INPUT:
·····
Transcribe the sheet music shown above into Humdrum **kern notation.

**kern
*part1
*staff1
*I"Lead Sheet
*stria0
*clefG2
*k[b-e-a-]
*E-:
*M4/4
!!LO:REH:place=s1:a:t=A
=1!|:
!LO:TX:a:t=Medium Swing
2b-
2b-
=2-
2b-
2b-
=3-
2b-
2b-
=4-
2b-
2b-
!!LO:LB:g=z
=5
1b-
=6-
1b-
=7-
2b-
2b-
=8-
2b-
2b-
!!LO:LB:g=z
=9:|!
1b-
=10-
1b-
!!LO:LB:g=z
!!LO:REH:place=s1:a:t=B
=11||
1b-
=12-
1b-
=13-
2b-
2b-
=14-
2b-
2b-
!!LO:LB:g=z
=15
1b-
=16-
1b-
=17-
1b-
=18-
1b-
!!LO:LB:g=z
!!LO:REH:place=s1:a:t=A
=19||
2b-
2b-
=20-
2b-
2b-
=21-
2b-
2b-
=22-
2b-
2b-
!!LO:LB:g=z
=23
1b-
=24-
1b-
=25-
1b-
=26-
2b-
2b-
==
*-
·····
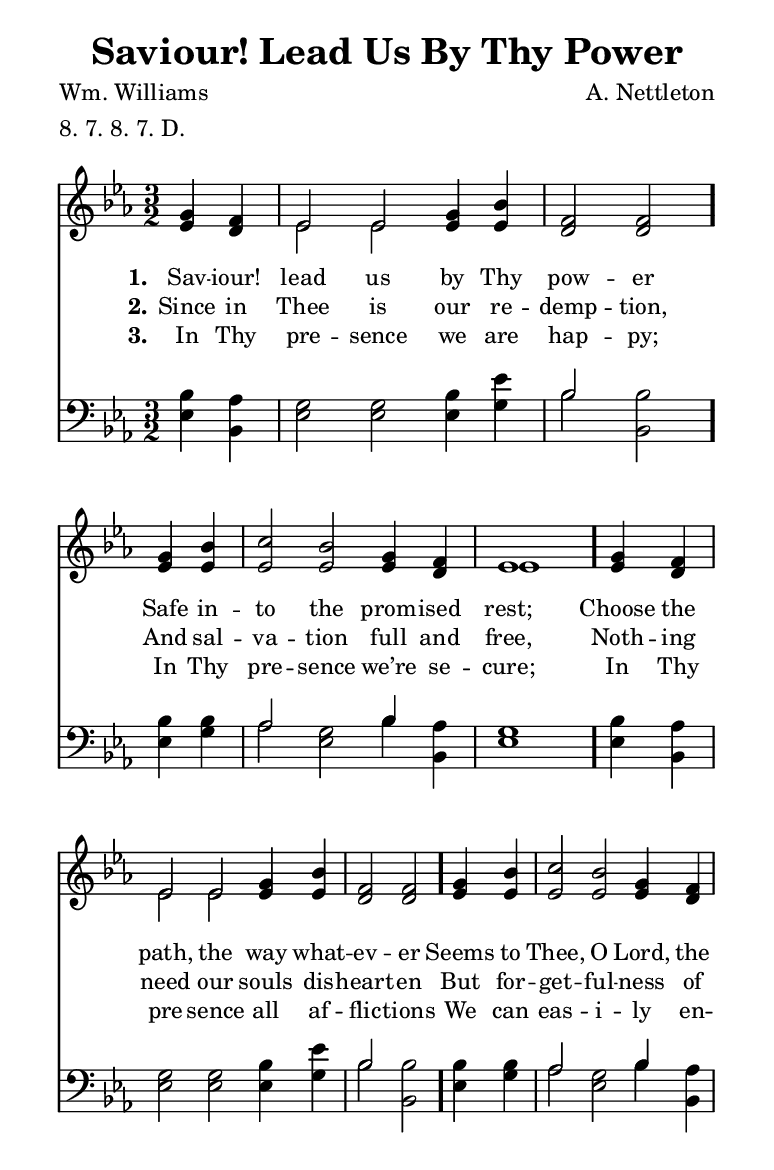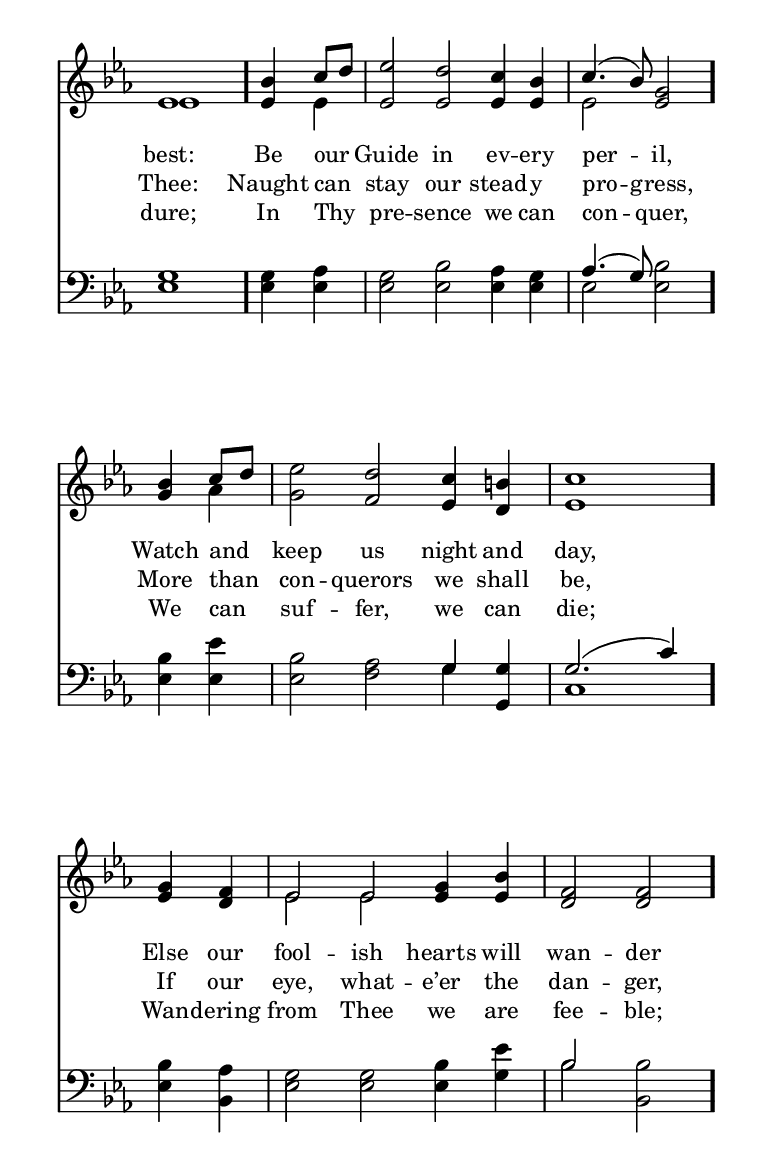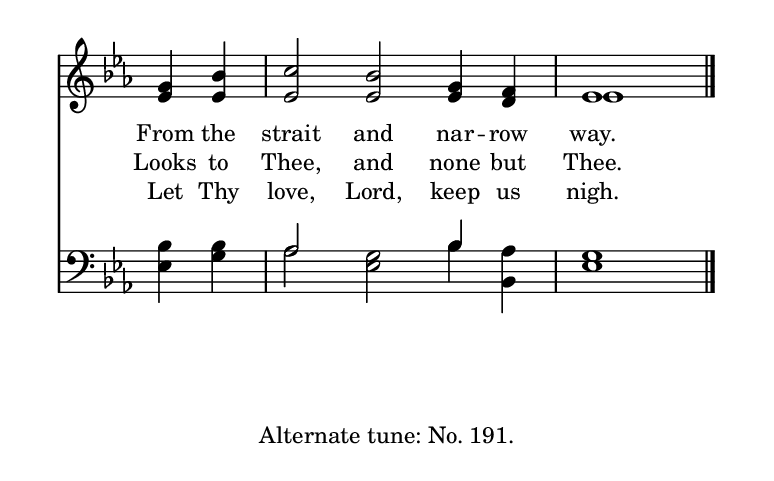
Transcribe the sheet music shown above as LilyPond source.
·····
TO BE DONE: Find each line in the entries that contains the word "Transcribe", treating uppercase and lowercase letters as distinct, and copy every such line in full.

SOLUTION BELOW:
Transcribe the sheet music shown above into Humdrum **kern notation.
Transcribe the sheet music shown above as LilyPond source.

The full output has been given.